The other one is there because trn considers the Xref: line to
include the string "Xref: ", which has a colon in it! Many other
newsreaders look only at what follows the prefix of a header line,
so you would have them look for the regular expression
:.*:.*:.*:
instead, with only four colons, if you wanted
to junk articles crossposted to four or more groups.
However you filter massive crossposts, you will probably find
that an extraordinary amount of garbage goes down the drain. In
many newsgroups, a large fraction of the total traffic simply
disappears, and it is usually a fraction that includes little or
nothing of interest and much that is annoying.
Contents
Faster versions
I have since read, in Terje Bless's YA-NewsWatcher FAQ and
Stefan Haller's MacSOUP manual, that to match this sort of regular
expression more efficiently, it is better to specify that the
strings of arbitrary characters can contain any character other
than a comma or colon, as the case may be. That way, there are
fewer ways that the regular expression could possibly match the
string; the algorithm doesn't have to back up and try lots of
different possibilities, so the matching takes fewer processor
cycles. The difference could be very large if the number of
crossposted groups you can tolerate is large.
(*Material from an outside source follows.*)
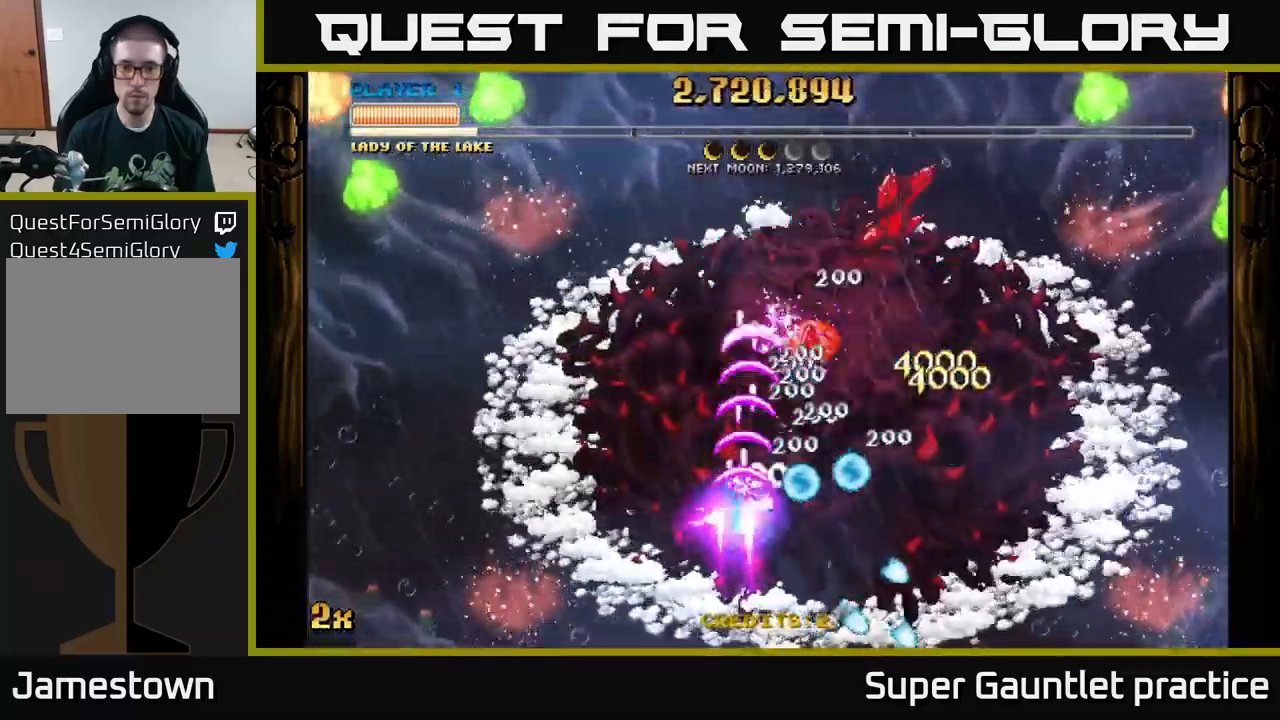
{"buttons": ["A"], "left_stick": "center", "events": [[50, "left_stick", "down-right"], [383, "left_stick", "down-left"], [450, "left_stick", "center"]]}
It's not hard to do this with regular expressions, though the
resulting expressions look a little more cryptic. Recall that
- Square brackets can be used to indicate sets of possible
characters.
- If the first character between square brackets is a caret, it
means "any character except".
"[^,]" is "any character except a comma", and "[^:]" is "any
character except a colon". So a faster version of the
crosspost-killing filter, for trn, would be
/,[^,]*,[^,]*,/Hnewsgroups:j
(which means "three commas separated by any
number of things other than commas") or
/:[^:]*:[^:]*:[^:]*:[^:]*:/Hxref:j
("five colons separated by any number of
things other than colons").
- "+" means "one or more instances of the preceding".
So an even faster flavor of the filters above would use "+"
instead of "*"
/,[^,]+,[^,]+,/Hnewsgroups:j
/:[^:]+:[^:]+:[^:]+:[^:]+:/Hxref:j
to avoid checking for zero-character strings,
since it is rare that a message header is so malformed that nothing
appears between two commas or colons. This is the speediest version
of the crosspost-killer that I know. Based on my informal
experiments, however, the single most important thing is just to
use "[^,]" or "[^:]" instead of the period.
(Some versions of the above advice recommend another "[^,]+" or
"[^:]+" prior to the first comma or colon. In my experiments with
MacSOUP, that actually makes the filter very slightly slower.)
Of course, with a newsreader other than trn, you should follow
that newsreader's instructions for a regular expression filter on
the Newsgroups: or Xref: line, where the regular expression is the
thing that I have written between the slashes. Also, once again, in
many newsreaders the proper Xref: regular expression to kill on
four or more newsgroups would be
:[^:]+:[^:]+:[^:]+:
with only four colons, because the string
"Xref: " would not be searched, just the rest of the line.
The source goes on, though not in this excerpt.